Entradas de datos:
..............................

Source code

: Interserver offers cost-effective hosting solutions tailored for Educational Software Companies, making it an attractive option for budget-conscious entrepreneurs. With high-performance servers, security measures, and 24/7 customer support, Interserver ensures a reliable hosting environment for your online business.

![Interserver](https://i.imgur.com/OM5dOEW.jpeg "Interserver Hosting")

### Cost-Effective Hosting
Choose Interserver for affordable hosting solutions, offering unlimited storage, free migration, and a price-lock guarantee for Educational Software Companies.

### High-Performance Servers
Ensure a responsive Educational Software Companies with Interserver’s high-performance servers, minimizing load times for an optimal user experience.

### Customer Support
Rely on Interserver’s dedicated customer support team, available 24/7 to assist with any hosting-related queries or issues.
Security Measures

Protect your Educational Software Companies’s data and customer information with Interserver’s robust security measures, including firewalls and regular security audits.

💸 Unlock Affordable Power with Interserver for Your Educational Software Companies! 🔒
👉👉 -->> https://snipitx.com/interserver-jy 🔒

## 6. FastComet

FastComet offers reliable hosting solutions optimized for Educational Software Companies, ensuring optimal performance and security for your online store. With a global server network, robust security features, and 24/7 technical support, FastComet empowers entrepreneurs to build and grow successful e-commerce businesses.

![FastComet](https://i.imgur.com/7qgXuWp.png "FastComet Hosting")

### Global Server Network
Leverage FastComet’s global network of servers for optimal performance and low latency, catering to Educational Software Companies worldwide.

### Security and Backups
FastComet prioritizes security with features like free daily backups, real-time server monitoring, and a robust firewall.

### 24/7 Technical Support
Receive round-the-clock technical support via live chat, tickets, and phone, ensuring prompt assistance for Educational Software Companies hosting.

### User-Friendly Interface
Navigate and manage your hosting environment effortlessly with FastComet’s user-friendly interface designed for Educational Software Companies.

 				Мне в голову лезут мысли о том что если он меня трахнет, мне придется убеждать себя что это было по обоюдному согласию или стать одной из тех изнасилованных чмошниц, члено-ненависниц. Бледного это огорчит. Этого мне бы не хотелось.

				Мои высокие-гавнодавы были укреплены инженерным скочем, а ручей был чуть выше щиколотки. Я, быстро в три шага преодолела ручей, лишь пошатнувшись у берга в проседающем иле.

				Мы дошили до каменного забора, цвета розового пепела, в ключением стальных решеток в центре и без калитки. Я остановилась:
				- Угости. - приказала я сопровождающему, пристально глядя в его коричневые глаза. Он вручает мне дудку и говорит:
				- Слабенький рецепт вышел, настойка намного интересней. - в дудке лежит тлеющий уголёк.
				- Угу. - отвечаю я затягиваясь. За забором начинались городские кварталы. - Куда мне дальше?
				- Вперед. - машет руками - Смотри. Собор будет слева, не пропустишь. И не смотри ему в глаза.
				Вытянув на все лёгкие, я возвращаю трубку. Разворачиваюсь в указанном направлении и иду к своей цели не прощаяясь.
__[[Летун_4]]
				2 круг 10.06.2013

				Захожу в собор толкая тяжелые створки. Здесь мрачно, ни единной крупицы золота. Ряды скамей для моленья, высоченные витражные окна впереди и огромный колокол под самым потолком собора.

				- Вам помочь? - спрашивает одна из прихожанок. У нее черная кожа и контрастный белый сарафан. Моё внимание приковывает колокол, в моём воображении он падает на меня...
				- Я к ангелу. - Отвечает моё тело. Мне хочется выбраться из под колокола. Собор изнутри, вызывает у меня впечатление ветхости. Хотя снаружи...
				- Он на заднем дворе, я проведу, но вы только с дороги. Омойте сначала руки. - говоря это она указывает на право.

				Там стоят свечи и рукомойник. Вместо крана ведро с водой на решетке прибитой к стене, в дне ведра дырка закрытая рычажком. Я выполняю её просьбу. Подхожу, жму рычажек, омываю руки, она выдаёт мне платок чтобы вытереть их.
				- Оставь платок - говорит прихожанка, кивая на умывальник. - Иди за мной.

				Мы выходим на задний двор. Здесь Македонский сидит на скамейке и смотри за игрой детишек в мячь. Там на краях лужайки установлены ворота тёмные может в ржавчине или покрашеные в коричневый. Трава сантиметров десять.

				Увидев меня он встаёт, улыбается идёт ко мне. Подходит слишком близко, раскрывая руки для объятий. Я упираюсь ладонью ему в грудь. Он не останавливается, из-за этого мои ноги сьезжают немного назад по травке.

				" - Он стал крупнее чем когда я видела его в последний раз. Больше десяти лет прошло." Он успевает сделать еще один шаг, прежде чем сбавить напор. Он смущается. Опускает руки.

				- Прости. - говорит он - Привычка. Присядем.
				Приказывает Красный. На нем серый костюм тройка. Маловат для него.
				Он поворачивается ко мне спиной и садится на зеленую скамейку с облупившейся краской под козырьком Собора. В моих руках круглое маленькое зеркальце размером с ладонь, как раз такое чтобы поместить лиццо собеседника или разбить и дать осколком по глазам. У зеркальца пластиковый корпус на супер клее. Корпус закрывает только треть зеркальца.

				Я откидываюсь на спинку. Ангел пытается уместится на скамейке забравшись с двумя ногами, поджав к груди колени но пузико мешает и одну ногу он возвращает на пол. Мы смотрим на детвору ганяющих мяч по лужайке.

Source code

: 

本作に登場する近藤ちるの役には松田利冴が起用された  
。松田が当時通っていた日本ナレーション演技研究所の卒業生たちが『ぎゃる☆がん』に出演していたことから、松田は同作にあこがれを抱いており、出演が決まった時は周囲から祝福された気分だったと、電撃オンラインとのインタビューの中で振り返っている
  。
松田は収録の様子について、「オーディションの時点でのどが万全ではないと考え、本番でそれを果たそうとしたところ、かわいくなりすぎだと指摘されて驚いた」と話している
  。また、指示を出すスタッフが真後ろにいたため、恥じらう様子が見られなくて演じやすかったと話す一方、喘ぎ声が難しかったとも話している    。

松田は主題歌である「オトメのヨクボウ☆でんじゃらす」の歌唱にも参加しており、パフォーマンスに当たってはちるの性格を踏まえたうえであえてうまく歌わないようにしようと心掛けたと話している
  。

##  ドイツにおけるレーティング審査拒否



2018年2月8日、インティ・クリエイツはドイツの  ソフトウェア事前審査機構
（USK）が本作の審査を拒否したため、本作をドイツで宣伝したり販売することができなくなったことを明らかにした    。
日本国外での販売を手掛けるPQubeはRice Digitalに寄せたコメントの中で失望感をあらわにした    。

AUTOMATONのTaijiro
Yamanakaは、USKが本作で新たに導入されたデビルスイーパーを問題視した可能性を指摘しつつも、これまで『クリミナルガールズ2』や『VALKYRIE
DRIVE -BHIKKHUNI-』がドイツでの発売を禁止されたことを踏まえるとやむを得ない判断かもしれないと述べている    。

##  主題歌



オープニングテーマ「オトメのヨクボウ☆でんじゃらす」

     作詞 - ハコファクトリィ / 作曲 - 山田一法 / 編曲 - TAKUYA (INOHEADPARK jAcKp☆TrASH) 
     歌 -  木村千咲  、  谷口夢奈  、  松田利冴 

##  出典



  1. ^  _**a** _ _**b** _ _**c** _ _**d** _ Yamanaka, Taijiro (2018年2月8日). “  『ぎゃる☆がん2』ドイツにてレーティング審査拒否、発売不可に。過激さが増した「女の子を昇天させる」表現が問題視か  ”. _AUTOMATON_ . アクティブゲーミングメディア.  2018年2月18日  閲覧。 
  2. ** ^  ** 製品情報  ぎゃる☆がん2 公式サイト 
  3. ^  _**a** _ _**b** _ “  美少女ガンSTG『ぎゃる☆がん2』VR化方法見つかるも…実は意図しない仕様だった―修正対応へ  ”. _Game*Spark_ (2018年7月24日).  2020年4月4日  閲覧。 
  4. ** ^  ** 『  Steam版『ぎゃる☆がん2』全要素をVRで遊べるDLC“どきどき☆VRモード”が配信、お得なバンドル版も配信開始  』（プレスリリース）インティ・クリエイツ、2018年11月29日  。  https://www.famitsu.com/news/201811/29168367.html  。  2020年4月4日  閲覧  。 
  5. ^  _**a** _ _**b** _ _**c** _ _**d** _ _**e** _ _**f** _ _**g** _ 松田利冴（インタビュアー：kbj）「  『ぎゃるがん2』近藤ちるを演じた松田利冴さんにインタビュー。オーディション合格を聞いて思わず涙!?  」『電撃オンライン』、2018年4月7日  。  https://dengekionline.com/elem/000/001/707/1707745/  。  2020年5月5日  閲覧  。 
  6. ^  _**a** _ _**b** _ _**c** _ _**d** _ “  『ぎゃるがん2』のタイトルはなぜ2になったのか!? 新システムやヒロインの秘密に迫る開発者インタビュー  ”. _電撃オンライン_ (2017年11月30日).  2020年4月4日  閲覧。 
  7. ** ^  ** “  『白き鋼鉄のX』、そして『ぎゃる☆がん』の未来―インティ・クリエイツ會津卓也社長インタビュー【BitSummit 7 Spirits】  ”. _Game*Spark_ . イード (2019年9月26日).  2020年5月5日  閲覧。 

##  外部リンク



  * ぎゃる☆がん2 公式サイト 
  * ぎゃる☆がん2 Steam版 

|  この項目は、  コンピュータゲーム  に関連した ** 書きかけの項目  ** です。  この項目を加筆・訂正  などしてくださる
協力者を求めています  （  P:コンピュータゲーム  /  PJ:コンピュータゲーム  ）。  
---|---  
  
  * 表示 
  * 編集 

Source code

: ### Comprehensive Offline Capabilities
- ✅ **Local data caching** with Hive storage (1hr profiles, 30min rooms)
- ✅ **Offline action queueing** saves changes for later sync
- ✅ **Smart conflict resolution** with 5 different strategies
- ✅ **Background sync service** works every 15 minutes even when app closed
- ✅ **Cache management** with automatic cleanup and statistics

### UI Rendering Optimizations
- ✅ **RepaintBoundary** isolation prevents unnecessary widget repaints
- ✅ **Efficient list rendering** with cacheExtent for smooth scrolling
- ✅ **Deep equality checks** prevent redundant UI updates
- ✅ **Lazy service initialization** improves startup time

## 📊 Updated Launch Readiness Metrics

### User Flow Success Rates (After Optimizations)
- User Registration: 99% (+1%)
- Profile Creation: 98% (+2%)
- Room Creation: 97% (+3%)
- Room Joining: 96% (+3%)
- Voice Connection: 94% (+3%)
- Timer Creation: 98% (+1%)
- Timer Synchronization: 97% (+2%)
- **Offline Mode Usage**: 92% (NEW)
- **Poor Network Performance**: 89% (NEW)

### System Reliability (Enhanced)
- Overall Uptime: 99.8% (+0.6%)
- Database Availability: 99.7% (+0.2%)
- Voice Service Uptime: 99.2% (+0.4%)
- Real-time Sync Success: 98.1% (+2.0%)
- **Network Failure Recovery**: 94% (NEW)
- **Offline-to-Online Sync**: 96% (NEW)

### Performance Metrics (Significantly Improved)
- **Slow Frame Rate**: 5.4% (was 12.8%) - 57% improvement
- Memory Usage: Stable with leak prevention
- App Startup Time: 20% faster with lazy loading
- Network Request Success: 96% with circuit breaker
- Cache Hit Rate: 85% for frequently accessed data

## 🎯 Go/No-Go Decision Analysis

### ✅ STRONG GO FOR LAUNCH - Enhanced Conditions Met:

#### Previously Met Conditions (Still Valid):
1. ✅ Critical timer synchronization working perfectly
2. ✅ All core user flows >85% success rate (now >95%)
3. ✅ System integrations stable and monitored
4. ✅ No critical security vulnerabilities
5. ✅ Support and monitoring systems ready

..............................

» **Tarea a realizar**
Cambia "price-lock guarantee" por "price-freeze guarantee" en los datos que van desde el principio hasta la línea que contiene "Leverage FastComet’s global", ambas incluidas. Reproduce esas líneas sin ninguna otra modificación.

» **Resultado del ejercicio**
Source code

: Interserver offers cost-effective hosting solutions tailored for Educational Software Companies, making it an attractive option for budget-conscious entrepreneurs. With high-performance servers, security measures, and 24/7 customer support, Interserver ensures a reliable hosting environment for your online business.

![Interserver](https://i.imgur.com/OM5dOEW.jpeg "Interserver Hosting")

### Cost-Effective Hosting
Choose Interserver for affordable hosting solutions, offering unlimited storage, free migration, and a price-freeze guarantee for Educational Software Companies.

### High-Performance Servers
Ensure a responsive Educational Software Companies with Interserver’s high-performance servers, minimizing load times for an optimal user experience.

### Customer Support
Rely on Interserver’s dedicated customer support team, available 24/7 to assist with any hosting-related queries or issues.
Security Measures

Protect your Educational Software Companies’s data and customer information with Interserver’s robust security measures, including firewalls and regular security audits.

💸 Unlock Affordable Power with Interserver for Your Educational Software Companies! 🔒
👉👉 -->> https://snipitx.com/interserver-jy 🔒

## 6. FastComet

FastComet offers reliable hosting solutions optimized for Educational Software Companies, ensuring optimal performance and security for your online store. With a global server network, robust security features, and 24/7 technical support, FastComet empowers entrepreneurs to build and grow successful e-commerce businesses.

![FastComet](https://i.imgur.com/7qgXuWp.png "FastComet Hosting")

### Global Server Network
Leverage FastComet’s global network of servers for optimal performance and low latency, catering to Educational Software Companies worldwide.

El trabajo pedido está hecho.